On December 12, 2022, at approximately 0:05 UTC, monitoring systems alerted to reachability issues in the Dallas Data Center. At 0:10 an incident was raised, the incident response team was deployed and investigation began. A status page was published at 0:27 UTC once the scope of the issue was fully understood. By 0:55 it was identified that a large amount of broadcast traffic was impacting hypervisors and causing intermittent latency and reachability for a subset of Linodes- approximately 80-90% of the Dallas data center. Continued investigation revealed that most of the broadcast traffic was from unanswered ARP requests, resulting in a cascade and amplification of said broadcasts. Having identified the broadcast storms causing the network instability, our teams still needed to identify the underlying cause and a way to mitigate it.
After extensive investigation, at approximately 04:20 UTC, a filter was deployed to the fleet to stem these broadcasts, allowing hosts to regain CPU cycles and answer ARP requests on a consistent basis. The network then recovered and stabilized, and alerts began to resolve en masse by 4:32 UTC. After additional monitoring of this fix, the incident was moved to a resolution at 6:45 UTC.
The immediate fix was a temporary measure. However, it was further tested and implemented permanently. This was finalized on December 13, 2022 at 18:35 UTC.
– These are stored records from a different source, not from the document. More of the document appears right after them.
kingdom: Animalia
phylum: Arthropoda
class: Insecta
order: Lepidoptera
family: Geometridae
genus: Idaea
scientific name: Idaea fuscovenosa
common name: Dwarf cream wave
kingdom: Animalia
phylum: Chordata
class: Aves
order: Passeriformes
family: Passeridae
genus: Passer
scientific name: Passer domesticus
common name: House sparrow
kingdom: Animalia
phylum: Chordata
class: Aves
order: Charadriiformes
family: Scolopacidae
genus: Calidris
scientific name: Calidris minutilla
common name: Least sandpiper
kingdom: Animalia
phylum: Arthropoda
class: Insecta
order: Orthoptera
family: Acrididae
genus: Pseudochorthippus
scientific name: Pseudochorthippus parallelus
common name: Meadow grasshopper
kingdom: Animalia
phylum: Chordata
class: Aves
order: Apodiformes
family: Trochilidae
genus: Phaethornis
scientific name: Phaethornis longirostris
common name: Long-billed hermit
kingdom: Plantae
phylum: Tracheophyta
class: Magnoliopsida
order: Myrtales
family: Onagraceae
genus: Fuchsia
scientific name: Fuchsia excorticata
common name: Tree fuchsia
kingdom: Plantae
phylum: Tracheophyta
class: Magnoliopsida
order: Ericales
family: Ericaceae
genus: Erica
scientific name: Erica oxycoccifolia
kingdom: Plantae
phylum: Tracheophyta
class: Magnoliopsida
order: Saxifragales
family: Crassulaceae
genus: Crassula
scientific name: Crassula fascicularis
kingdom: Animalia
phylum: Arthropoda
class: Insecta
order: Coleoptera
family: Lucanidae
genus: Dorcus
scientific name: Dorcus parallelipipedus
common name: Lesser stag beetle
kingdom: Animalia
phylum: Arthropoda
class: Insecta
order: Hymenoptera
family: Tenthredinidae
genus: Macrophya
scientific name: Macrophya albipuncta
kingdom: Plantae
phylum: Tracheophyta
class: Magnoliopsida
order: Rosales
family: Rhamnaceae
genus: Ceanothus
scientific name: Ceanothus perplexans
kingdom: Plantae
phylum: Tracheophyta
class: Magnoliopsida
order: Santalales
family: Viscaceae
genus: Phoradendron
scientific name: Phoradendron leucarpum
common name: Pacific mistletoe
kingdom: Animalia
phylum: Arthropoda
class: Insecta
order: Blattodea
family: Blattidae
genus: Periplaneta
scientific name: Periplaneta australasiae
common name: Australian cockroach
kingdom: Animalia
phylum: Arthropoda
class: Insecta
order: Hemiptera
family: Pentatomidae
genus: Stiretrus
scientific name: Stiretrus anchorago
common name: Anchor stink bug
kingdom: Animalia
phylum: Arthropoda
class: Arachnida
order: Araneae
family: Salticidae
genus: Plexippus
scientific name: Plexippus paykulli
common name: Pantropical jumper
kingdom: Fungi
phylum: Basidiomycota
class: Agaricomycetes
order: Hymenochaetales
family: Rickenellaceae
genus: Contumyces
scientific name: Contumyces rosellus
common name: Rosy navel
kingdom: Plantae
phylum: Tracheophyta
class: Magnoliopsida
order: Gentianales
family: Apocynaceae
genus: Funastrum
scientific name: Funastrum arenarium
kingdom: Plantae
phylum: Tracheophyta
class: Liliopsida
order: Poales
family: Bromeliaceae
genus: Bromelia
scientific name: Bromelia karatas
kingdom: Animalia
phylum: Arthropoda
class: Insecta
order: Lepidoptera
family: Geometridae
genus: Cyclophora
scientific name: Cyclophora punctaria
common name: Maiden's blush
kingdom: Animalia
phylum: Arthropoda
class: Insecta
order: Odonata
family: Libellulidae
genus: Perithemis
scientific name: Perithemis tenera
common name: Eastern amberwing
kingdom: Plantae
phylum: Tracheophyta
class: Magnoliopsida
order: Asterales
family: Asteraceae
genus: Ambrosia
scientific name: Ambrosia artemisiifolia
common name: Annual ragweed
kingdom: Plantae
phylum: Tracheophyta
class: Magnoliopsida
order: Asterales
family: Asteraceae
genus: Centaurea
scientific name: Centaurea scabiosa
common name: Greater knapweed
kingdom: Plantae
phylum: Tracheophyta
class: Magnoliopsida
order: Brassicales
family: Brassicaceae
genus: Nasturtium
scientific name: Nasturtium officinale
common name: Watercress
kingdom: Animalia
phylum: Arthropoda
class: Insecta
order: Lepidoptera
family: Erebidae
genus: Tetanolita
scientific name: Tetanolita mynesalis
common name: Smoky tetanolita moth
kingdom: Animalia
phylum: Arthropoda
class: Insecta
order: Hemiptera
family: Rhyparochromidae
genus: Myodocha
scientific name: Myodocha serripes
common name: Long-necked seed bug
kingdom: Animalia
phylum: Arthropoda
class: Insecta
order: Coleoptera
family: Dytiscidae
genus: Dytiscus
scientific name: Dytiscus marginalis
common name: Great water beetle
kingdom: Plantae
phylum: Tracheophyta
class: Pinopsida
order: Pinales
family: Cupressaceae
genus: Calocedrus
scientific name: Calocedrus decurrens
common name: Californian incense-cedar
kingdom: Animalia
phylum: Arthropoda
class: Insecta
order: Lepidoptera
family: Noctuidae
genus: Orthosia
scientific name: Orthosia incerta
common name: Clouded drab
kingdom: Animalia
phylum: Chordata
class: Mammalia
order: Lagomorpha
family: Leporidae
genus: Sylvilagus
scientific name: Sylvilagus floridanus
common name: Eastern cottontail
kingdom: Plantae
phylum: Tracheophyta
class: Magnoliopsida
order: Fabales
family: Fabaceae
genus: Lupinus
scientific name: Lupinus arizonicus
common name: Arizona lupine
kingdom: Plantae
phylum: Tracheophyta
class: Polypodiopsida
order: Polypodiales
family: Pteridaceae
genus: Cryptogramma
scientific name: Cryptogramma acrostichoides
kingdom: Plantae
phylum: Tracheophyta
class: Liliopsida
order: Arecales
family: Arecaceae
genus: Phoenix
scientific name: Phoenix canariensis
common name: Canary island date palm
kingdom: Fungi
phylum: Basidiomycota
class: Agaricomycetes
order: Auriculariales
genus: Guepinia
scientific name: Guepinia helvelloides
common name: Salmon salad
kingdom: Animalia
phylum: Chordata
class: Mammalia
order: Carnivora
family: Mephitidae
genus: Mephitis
Further investigation is ongoing to determine the root cause of this issue with a full awareness of the other recent incidents occurring in our Dallas data center. As upgrades to our infrastructure are being applied to our active network, processes are being put into place in order to ensure the continuous stability of our infrastructure. We anticipate that incidents such as these will be prevented from occurring in the future as we move forward with these efforts.